I apologize. I know you are the regular target of economic ignoramuses and fools. I do very much appreciate your posts and insights.
In the case of the exact velocity, I don’t think it matters what you set it at. Here’s a short discussion of the theory: https://en.wikipedia.org/wiki/Quantity_theory_of_money#Quantity_theory_and_evidence
There will be times when it will be ‘cheap’ and others when it will be ‘expensive’, but the benefits are for individual liberty. Get the politicians and bureaucrats and their biases out of the way. Here’s the velocity of the US dollar going forward and that’s it.
What really matters for credit is the real interest rate, yet we’re always confused between it and the nominal rate. Here’s a more in depth article: http://www.aei.org/publication/why-milton-friedman-is-still-right/
We know that central planning for an entire economy, even a local one, doesn’t work. There will always be inefficiencies and waste. Worse, there will always be political reasons to intervene and moral hazard caused by it. Let’s work to eliminate the politics from our economy.
I also fully understand that fiscal policy is at the heart of what ails the US economy. Regulation costs $2 trillion a year and presuming that even half of it is necessary (which I doubt) we could have an extra $1 trillion from that change alone. Not to mention deficit spending, the high debt and local permitting licensing and zoning rules.

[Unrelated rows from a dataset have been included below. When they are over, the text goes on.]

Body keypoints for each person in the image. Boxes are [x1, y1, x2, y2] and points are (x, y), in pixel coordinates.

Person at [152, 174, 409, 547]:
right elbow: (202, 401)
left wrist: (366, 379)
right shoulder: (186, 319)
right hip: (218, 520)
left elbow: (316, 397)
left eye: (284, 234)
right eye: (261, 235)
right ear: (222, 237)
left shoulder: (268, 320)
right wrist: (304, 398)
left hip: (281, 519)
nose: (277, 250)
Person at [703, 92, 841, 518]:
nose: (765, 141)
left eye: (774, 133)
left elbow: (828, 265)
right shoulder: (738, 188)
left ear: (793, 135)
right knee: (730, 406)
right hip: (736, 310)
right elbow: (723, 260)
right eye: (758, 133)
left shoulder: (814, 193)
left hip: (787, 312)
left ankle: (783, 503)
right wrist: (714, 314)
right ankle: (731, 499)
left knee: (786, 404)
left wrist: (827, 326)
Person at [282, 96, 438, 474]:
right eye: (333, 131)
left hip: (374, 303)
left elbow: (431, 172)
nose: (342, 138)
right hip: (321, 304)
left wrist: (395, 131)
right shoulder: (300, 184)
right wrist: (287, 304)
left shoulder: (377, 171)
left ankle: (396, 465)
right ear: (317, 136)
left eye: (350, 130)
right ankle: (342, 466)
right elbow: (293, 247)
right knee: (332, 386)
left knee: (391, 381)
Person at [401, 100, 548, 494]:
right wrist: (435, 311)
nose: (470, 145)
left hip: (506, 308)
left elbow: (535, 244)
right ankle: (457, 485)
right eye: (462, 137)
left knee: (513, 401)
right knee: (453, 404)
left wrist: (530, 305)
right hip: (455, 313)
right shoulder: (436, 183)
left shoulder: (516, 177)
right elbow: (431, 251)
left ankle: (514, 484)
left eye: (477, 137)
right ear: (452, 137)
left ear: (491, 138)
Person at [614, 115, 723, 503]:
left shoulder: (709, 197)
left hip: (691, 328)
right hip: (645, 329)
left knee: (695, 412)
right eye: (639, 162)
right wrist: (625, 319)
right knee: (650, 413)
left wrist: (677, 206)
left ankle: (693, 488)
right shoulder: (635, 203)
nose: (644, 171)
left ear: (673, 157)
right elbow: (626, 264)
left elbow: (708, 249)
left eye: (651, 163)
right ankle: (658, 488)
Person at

Great explanation and charts here:
I’m not clear in which group I best fit - economic ignoramus or fool.
how we can privatize monetary policy. Would we like, take bids or something on how many dollars to be printed and award say, a 6-month contract to whoever can print the most dollars for the lowest bid?
Heres the velocity of the US dollar going forward and thats it.

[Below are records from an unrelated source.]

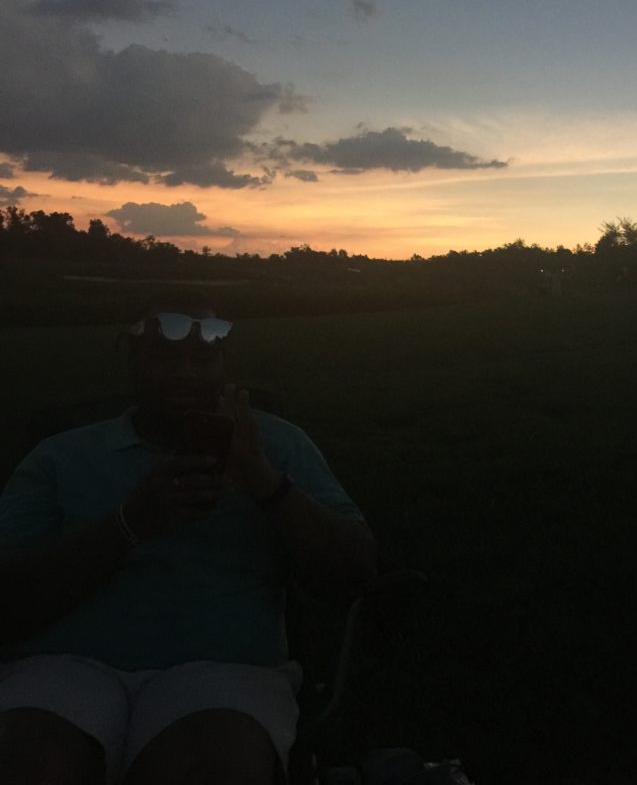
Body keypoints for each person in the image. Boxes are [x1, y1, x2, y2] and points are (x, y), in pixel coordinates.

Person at [0, 289, 377, 785]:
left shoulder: (277, 444)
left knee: (213, 765)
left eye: (203, 357)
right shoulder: (60, 456)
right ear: (132, 361)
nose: (185, 372)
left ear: (224, 364)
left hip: (225, 672)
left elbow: (354, 573)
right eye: (163, 355)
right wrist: (130, 524)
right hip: (62, 670)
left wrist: (264, 481)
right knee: (33, 762)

Wait a second, the FedReserve doesn't do velocity, it does 2 or 3 particular interest rates and leaves the other thousands of rates to the market --but never velocity. I mean, it's completely impossible for any private contractor change U.S. dollar velocity.
Honestly, all I'm getting here is that you don't like the Federal Reserve and at the same time you can't find a better way. I'm sure you'd never intend to be a complainer w/o options so maybe you'd either want to rethink your complaints or restate your options..
fiscal policy is at the heart of what ails the US economy. Regulation costs $2 trillion a year
That's absolutely true but let's please not change the subject to fiscal policy until we decide how we want monetary policy done.